When the Tribune called Peridot, a man who identified himself as Gongireddy confirmed the pair had begun the business with Irvin and Pegues but declined to discuss why, saying “it’s a private matter.”

Gongireddy declined to answer more questions, then hung up. Neither Gongireddy nor Cheguresponded to questions submitted to Peridot by email about the new firm and the contract.

Demertzis, with Irvin’s campaign, said the mayor and Pegues started the firm with the Virginia men because of their specialty in information technology. She said the pair was not promised any city benefits or business when they joined the new venture. When they left, their seed money was returned to them, she said.

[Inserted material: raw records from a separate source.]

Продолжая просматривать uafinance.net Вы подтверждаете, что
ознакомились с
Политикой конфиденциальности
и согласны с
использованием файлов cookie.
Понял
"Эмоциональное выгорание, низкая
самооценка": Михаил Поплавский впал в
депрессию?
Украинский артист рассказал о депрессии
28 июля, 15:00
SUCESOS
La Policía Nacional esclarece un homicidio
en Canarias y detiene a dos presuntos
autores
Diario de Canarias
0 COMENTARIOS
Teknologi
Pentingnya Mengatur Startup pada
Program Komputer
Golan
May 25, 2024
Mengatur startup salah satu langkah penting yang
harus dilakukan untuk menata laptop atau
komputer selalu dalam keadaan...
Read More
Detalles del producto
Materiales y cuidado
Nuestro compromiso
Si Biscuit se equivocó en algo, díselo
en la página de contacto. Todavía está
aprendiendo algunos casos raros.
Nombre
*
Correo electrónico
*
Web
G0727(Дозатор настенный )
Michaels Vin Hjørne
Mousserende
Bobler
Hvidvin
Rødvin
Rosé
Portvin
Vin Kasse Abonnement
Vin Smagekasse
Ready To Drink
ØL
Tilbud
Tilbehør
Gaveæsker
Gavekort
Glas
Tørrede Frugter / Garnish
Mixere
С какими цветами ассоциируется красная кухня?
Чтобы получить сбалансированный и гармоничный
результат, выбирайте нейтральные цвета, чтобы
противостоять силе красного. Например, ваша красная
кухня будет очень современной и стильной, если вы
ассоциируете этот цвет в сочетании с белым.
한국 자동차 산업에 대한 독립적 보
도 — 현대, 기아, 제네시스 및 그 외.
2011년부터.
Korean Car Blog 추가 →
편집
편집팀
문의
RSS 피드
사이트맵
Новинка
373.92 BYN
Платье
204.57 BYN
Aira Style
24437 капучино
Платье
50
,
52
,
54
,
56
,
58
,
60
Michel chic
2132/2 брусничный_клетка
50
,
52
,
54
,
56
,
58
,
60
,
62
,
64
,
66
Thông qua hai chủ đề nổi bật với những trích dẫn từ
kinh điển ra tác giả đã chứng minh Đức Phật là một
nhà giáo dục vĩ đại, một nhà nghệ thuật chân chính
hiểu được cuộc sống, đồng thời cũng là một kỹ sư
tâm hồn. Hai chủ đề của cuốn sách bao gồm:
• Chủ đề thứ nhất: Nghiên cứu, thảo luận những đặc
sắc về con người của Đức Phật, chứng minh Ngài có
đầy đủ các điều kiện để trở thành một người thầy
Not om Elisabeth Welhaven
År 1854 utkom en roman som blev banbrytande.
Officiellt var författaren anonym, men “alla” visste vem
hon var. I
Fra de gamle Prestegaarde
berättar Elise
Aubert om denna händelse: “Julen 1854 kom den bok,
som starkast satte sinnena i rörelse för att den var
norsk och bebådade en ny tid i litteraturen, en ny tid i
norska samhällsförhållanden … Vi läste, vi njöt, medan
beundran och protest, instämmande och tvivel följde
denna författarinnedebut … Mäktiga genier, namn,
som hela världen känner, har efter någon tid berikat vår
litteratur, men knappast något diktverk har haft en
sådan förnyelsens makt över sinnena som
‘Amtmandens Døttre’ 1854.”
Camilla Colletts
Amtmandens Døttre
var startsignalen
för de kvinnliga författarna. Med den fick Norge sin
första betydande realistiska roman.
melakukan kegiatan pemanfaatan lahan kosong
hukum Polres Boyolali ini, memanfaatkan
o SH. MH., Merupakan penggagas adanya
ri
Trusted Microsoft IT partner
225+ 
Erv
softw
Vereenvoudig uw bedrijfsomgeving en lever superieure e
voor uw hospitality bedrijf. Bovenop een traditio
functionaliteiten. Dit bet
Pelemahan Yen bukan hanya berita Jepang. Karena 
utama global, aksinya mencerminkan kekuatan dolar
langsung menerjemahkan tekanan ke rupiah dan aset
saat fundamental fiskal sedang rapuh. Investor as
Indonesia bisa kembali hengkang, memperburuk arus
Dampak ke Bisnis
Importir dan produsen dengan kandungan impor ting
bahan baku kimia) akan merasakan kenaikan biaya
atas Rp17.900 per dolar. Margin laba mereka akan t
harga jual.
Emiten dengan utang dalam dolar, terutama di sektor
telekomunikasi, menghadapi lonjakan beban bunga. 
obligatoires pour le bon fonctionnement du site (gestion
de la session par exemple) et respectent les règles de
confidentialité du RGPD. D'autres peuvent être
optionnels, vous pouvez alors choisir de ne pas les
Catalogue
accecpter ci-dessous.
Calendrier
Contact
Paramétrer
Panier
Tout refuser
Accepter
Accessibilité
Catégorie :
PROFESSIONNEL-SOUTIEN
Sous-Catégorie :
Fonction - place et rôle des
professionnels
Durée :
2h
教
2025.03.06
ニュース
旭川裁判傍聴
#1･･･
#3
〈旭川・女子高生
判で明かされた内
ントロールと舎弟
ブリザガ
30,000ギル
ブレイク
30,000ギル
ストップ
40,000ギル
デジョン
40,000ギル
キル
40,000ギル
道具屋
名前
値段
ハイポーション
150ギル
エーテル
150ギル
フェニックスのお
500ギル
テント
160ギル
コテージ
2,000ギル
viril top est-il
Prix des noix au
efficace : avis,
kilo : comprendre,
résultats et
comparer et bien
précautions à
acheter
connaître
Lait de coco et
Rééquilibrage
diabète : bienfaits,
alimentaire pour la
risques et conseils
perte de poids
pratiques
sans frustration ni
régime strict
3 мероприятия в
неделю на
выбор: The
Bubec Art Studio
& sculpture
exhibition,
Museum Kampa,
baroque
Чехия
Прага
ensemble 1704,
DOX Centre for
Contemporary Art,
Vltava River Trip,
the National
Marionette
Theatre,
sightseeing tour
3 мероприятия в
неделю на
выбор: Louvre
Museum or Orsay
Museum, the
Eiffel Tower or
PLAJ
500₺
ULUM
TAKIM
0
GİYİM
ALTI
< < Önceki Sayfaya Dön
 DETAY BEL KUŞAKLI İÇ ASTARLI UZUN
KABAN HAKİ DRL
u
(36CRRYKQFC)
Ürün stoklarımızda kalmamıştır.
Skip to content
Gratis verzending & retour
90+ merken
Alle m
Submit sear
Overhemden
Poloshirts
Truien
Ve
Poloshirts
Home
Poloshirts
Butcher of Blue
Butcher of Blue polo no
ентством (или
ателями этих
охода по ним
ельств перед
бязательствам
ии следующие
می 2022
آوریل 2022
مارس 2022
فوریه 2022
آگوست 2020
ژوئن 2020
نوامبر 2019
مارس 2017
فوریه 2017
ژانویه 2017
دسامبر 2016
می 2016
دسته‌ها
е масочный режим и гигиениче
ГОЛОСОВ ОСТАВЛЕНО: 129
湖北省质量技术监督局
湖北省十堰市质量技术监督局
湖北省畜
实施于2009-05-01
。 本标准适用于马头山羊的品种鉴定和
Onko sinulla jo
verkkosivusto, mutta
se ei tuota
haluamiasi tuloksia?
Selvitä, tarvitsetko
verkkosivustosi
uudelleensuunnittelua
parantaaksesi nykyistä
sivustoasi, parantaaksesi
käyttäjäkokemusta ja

In October 2021, Peridot’s $15,000 contract for “data and analytic consulting services” was one of 49 bills approved by the City Council. It was tucked amid payments ranging from $75 for a barbecue fundraiser to $1 million for a new ladder truck.

Those bills won unanimous approval in less than a minute. Aurora aldermen asked no questions, and Irvin didn’t volunteer his ties to the men behind Peridot.

When asked why Irvin didn’t disclose the arrangement, Muhammad said the contract “was processed properly through the city’s procurement process.”

Even so, what happened with the mayor’s firm and the contract raises issues that voters could weigh come Election Day, said longtime Illinois political scientist John Jackson, a visiting professor at Southern Illinois University Carbondale’s Paul Simon Public Policy Institute.

“People are cynical on the politicians, and this is just one additional straw ... on the camel’s back that might lead voters to add them up and vote against this guy,” Jackson said.

Steve Lord from the Aurora Beacon-News contributed.